OBJECTIVE — Print the rows again without any change, starting with the first row and going on through the row that contains "20: (107, 551)", with that row included.

EXERCISE DATA —
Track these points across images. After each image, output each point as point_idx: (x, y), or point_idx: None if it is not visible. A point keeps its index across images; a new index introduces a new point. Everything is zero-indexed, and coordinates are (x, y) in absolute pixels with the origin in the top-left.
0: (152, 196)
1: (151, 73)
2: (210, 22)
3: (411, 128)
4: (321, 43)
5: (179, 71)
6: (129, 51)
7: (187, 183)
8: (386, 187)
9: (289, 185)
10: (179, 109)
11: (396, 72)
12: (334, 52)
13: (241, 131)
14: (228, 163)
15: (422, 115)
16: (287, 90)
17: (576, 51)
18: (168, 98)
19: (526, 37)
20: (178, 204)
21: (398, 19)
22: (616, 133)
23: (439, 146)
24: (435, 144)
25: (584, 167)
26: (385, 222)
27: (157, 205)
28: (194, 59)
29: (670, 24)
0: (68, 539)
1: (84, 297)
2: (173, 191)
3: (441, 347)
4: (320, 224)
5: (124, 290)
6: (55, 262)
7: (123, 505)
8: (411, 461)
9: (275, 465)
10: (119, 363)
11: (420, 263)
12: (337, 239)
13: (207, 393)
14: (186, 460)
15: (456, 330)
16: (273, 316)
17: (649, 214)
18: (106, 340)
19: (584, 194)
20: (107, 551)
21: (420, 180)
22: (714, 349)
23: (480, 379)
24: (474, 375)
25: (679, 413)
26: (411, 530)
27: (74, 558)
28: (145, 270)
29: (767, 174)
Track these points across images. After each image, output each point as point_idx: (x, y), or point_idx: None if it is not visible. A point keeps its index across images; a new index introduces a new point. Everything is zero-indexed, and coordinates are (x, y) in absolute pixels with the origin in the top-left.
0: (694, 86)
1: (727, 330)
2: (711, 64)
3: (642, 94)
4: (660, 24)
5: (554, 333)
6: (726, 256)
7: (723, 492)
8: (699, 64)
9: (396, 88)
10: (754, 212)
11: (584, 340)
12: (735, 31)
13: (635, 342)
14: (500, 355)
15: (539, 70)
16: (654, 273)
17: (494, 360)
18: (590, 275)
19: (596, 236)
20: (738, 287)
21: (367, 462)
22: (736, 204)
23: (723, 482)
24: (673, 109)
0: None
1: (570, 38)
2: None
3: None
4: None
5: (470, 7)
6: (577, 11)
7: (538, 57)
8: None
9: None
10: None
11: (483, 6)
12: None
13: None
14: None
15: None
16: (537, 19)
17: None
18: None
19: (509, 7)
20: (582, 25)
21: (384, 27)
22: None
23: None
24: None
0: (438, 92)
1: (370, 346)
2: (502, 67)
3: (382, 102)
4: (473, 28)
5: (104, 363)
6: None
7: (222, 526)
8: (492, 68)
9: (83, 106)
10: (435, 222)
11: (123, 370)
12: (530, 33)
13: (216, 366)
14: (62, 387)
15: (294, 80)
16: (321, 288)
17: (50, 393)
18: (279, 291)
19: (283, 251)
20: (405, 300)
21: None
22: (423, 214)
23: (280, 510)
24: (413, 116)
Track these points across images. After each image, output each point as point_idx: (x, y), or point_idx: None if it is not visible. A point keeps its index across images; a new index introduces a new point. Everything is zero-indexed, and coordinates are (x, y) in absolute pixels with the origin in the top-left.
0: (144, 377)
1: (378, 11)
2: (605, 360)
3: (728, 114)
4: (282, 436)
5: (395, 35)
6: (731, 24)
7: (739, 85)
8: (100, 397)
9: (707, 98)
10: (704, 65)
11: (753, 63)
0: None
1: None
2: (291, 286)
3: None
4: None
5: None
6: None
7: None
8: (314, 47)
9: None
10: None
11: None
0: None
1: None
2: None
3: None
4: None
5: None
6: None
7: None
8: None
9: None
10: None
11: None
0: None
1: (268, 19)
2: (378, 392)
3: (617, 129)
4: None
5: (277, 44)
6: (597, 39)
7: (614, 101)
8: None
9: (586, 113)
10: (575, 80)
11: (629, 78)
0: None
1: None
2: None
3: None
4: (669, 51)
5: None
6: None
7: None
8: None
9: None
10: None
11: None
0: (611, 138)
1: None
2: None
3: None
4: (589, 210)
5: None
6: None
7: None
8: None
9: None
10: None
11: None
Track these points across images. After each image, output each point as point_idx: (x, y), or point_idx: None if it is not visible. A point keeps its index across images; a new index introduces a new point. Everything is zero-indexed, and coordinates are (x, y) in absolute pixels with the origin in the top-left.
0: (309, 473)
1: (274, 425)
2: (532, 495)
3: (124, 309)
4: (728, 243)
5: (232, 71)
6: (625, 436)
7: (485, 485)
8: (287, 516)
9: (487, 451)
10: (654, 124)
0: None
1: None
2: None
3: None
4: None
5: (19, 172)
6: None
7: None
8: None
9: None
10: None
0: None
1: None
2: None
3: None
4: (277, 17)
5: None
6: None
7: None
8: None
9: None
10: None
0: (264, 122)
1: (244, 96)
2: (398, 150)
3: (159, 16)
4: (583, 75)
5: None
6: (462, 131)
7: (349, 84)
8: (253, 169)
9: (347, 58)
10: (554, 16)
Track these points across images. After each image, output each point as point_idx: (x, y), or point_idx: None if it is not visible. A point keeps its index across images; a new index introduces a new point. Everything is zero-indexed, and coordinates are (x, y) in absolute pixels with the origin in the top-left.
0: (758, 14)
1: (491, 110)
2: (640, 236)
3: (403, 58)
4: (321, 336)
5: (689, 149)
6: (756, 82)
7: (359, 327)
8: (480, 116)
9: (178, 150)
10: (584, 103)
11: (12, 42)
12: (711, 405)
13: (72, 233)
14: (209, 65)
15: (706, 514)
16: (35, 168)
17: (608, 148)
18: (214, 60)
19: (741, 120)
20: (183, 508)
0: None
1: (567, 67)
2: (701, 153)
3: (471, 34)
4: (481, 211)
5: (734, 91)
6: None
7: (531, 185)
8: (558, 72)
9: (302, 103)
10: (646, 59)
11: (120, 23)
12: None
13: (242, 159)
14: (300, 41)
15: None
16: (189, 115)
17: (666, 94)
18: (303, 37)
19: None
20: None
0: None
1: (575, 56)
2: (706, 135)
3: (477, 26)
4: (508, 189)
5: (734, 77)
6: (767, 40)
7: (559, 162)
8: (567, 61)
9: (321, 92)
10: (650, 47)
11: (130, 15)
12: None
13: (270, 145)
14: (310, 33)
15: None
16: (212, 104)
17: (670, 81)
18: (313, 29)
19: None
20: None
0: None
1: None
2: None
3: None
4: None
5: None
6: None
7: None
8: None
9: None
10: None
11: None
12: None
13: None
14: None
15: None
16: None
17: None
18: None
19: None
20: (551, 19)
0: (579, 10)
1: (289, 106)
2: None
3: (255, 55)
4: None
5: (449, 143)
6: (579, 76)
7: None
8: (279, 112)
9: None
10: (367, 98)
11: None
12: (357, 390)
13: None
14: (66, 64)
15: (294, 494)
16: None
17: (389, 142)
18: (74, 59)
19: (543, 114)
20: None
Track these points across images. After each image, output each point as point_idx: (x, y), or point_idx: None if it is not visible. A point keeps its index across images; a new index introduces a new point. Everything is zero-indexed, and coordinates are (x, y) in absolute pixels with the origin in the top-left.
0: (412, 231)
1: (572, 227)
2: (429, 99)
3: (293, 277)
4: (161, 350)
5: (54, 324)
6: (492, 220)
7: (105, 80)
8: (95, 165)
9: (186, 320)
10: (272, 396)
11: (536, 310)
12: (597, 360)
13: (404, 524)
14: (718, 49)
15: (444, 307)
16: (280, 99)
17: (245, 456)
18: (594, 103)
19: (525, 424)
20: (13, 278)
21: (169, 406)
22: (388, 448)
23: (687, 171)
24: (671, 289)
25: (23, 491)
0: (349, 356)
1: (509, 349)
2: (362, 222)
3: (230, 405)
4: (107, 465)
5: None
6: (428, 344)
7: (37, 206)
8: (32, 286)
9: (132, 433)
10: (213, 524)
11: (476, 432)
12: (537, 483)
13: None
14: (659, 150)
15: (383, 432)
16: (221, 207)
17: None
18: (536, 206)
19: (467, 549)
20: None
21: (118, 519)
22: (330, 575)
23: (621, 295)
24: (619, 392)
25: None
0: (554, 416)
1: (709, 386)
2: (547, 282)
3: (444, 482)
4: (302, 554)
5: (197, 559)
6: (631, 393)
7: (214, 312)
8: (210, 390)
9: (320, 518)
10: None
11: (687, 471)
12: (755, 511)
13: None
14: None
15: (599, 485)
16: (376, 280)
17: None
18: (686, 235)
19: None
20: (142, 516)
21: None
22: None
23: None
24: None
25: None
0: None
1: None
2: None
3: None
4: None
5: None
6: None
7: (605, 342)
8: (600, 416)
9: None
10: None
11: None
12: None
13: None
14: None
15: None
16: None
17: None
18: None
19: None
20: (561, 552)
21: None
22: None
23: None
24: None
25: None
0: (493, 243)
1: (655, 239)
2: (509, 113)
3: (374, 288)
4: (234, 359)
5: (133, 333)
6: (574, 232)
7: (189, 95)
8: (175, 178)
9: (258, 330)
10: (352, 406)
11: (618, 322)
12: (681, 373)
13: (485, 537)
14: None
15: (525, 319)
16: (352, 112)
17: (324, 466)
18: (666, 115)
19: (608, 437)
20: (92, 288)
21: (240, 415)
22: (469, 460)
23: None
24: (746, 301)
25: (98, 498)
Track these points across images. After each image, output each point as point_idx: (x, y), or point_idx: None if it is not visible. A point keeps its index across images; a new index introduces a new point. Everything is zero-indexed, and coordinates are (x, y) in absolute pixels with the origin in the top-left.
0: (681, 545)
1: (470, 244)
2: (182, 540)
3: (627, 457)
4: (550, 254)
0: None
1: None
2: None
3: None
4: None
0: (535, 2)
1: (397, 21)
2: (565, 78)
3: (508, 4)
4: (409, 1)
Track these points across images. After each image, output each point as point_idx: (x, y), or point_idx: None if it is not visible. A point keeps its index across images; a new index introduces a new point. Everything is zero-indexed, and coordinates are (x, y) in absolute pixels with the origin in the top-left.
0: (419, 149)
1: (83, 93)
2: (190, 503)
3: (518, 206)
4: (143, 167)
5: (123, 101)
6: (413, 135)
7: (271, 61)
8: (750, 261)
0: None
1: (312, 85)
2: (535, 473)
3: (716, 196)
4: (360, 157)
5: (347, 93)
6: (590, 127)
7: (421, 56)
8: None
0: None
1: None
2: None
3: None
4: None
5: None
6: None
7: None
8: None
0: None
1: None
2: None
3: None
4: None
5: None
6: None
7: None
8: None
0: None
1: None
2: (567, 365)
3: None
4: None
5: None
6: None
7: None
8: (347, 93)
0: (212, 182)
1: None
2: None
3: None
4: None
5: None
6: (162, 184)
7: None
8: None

RESULT OF THIS TASK —
Track these points across images. After each image, output each point as point_idx: (x, y), or point_idx: None if it is not visible. A point keeps its index across images; a new index introduces a new point. Everything is zero-indexed, and coordinates are (x, y) in absolute pixels with the origin in the top-left.
0: (152, 196)
1: (151, 73)
2: (210, 22)
3: (411, 128)
4: (321, 43)
5: (179, 71)
6: (129, 51)
7: (187, 183)
8: (386, 187)
9: (289, 185)
10: (179, 109)
11: (396, 72)
12: (334, 52)
13: (241, 131)
14: (228, 163)
15: (422, 115)
16: (287, 90)
17: (576, 51)
18: (168, 98)
19: (526, 37)
20: (178, 204)
21: (398, 19)
22: (616, 133)
23: (439, 146)
24: (435, 144)
25: (584, 167)
26: (385, 222)
27: (157, 205)
28: (194, 59)
29: (670, 24)
0: (68, 539)
1: (84, 297)
2: (173, 191)
3: (441, 347)
4: (320, 224)
5: (124, 290)
6: (55, 262)
7: (123, 505)
8: (411, 461)
9: (275, 465)
10: (119, 363)
11: (420, 263)
12: (337, 239)
13: (207, 393)
14: (186, 460)
15: (456, 330)
16: (273, 316)
17: (649, 214)
18: (106, 340)
19: (584, 194)
20: (107, 551)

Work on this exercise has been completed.